ECLI:NL:RBDHA:2024:10823
Rechtbank Den Haag
- Eerste aanleg - enkelvoudig
- Rechtspraak.nl
Beroep tegen vastgestelde WOZ-waarde van onroerende zaak, ongegrond verklaard
In deze zaak heeft de Rechtbank Den Haag op 10 januari 2024 uitspraak gedaan in een geschil over de vastgestelde waarde van een onroerende zaak, gelegen aan [adres] te [plaats]. Eiser, vertegenwoordigd door zijn gemachtigde G. Gieben, heeft bezwaar gemaakt tegen de beschikking van de heffingsambtenaar van de Belastingsamenwerking Gouwe-Rijnland, die de WOZ-waarde op € 2.092.000 heeft vastgesteld. Eiser heeft het bezwaar ongegrond verklaard en heeft beroep ingesteld. Tijdens de zitting op 26 oktober 2023 heeft de rechtbank de argumenten van beide partijen gehoord. Eiser betoogde dat de waarde te hoog was en verwees naar een waarderapport dat hij had laten opstellen, waarin hij een waarde van € 1.775.000 voorstelde. Hij voerde aan dat onvoldoende rekening was gehouden met de ligging van de woning nabij een school en speeltuin, en dat de vergelijkingsobjecten die door de verweerder waren gebruikt niet representatief waren.

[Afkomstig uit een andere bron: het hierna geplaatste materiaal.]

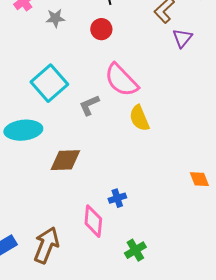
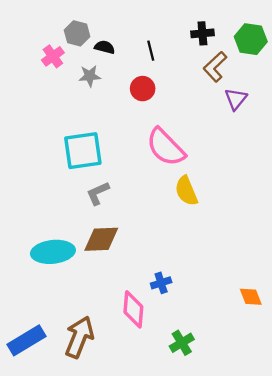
cyan square: (49, 83) -> (83, 151), turned 33
gray L-shape: (89, 105) -> (98, 193), moved
cyan ellipse: (23, 130) -> (53, 252), moved
orange diamond: (199, 179) -> (251, 297), moved

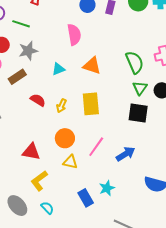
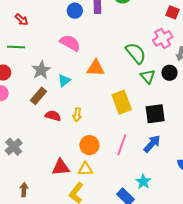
pink semicircle: (74, 35) -> (70, 43), turned -35
gray star: (28, 51) -> (41, 70), moved
brown rectangle: (17, 77) -> (39, 96), moved
yellow rectangle: (91, 104) -> (122, 102), moved
black square: (138, 113) -> (155, 114), moved
yellow triangle: (70, 162) -> (85, 169), moved

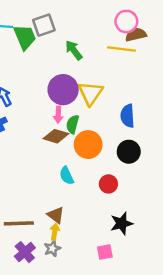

De rechtbank heeft overwogen dat de heffingsambtenaar voldoende aannemelijk heeft gemaakt dat de vastgestelde waarde niet te hoog is. De rechtbank oordeelde dat de gebruikte vergelijkingsobjecten goed waren en dat de methodiek van waardebepaling door de verweerder adequaat was. De rechtbank heeft vastgesteld dat de waardepeildatum 1 januari 2021 was en dat de aanslagen onroerendezaakbelasting en watersysteemheffing correct waren vastgesteld. Eiser heeft niet kunnen aantonen dat de waarde van de woning lager zou moeten zijn dan de vastgestelde waarde. De rechtbank heeft het beroep ongegrond verklaard en geen aanleiding gezien voor een proceskostenveroordeling. De uitspraak is openbaar uitgesproken en partijen kunnen binnen zes weken hoger beroep instellen bij het gerechtshof Den Haag.